2022 Bills

Best of Utah’s 2022 Legislative Session

With Governor Cox officially signing bills passed during the 2022 legislative session into law, the proceedings of Utah’s 2022 General Session are concluding. The governor’s signature is solidifying a productive year for freedom-focused policies within Utah. 

This year, Libertas and Utah’s lawmakers were able to make large strides in preserving and expanding the freedoms of citizens and businesses in topics spanning from criminal justice to occupational licensing. 

To highlight some of the great freedom focused policies passed in the state, below is Libertas Institute’s Best of Utah – 2022 Legislative Session Edition:

  1. Taking the top spot is House Bill 167, sponsored by Representative Brady Brammer. This bill will go into effect in May 2022 and will commission a task force to explore psychotherapy drugs for mental health treatment. This task force will report on its findings by October of 2023. This bill is crucial as Utah has some of the worst mental health outcomes in the country.
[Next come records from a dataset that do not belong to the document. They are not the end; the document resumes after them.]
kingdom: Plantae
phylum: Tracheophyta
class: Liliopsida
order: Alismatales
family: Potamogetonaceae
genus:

With this legislation, the first step towards expanding treatment options for those with mental health disorders is being taken. 
  2. Utah has a been leader in the regulatory sandbox movement. Going into last year’s legislative session, Utah had already created multiple separate and distinct sandboxes, but this year it became clear that Utah’s many regulatory sandboxes could be even better under just one dedicated department. Thus, Representative Maloy, who sponsored the universal sandbox last year, sponsored HB 243, which streamlines and consolidates all of the sandboxes into one. This bill will also go into effect during this summer.
  3. Rounding out the top three is  Senate Bill 25. This bill will allow homeowners, over the age of 75 and with an income of less than $65,000 a year, to apply to forgo the payment of property tax until the sale of their home or a transfer of ownership takes place. This will allow any seniors that are struggling financially to gain much-needed relief and will make sure this population does not have to worry about becoming homeless. Senate Bill 25 already is up and running, with retroactive operation dating to January 1st, 2022.
  4. The Special Needs Opportunity Scholarship established two years ago is designed to help families of special needs students find an education that works best for their children. However, a problem existed with this scholarship, families could not afford to send the siblings of these students to the same school. Families were then left to decide if the benefits of specialized education or the support from siblings were more important. Senate Bill 62 from Senator Lincoln Fillmore solved this dilemma for families by expanding eligibility to include the siblings of those receiving this scholarship. 
  5. House Bill 171 ends the practice of juvenile deception by law enforcement in Utah. If deception is used during the interrogation, any statement made by the child is presumed to be involuntary, meaning it cannot be used against them in court. This bill works to protect minors under the age of 18 from falsely confessing to a crime they didn’t commit. 
  6. House Bill 386 and Senate Bill 191 essentially create an education-based sandbox. These bills allow teachers and schools to create and implement innovative educational programs in their schools to meet the demands they face daily.
  7. Senate Bill 16, sponsored by Senator Curtis Bramble, establishes the Occupational and Professional Licensure Review Office. The Occupational and Professional Licensure Review Office will conduct a review for each application that seeks to newly regulate an occupation, review each occupation that requires a license at least once every ten years, and review and respond to legislative inquiries over occupational licensing matters. This office will begin its work this year and shall stand in effect until 2034 unless otherwise extended. 
  8. House Bill 146 amends the “food truck freedom” law to further reduce complexity for food truck owners. In current law, food truck owners must get a business license in each city in which they operate. Under HB 146, food truck owners will only have to get their original business license, and then they can legally operate anywhere in the state. 

These bills represent steps Libertas is taking in the realms of technological innovation, privacy, education, occupational licensing, local government, and criminal justice. Libertas will continue to push for innovation and choice in education, increased personal privacy, reasonable occupational licensing, better criminal justice policy, and less government regulation.

With each passing year, Utah is proving that it is on the cutting edge of state-focused policies. With the steps of the Legislature, Utah’s policies are being looked at as a roadmap to how states can implement compassionate policies that reduce government control but expand economic and social prosperity.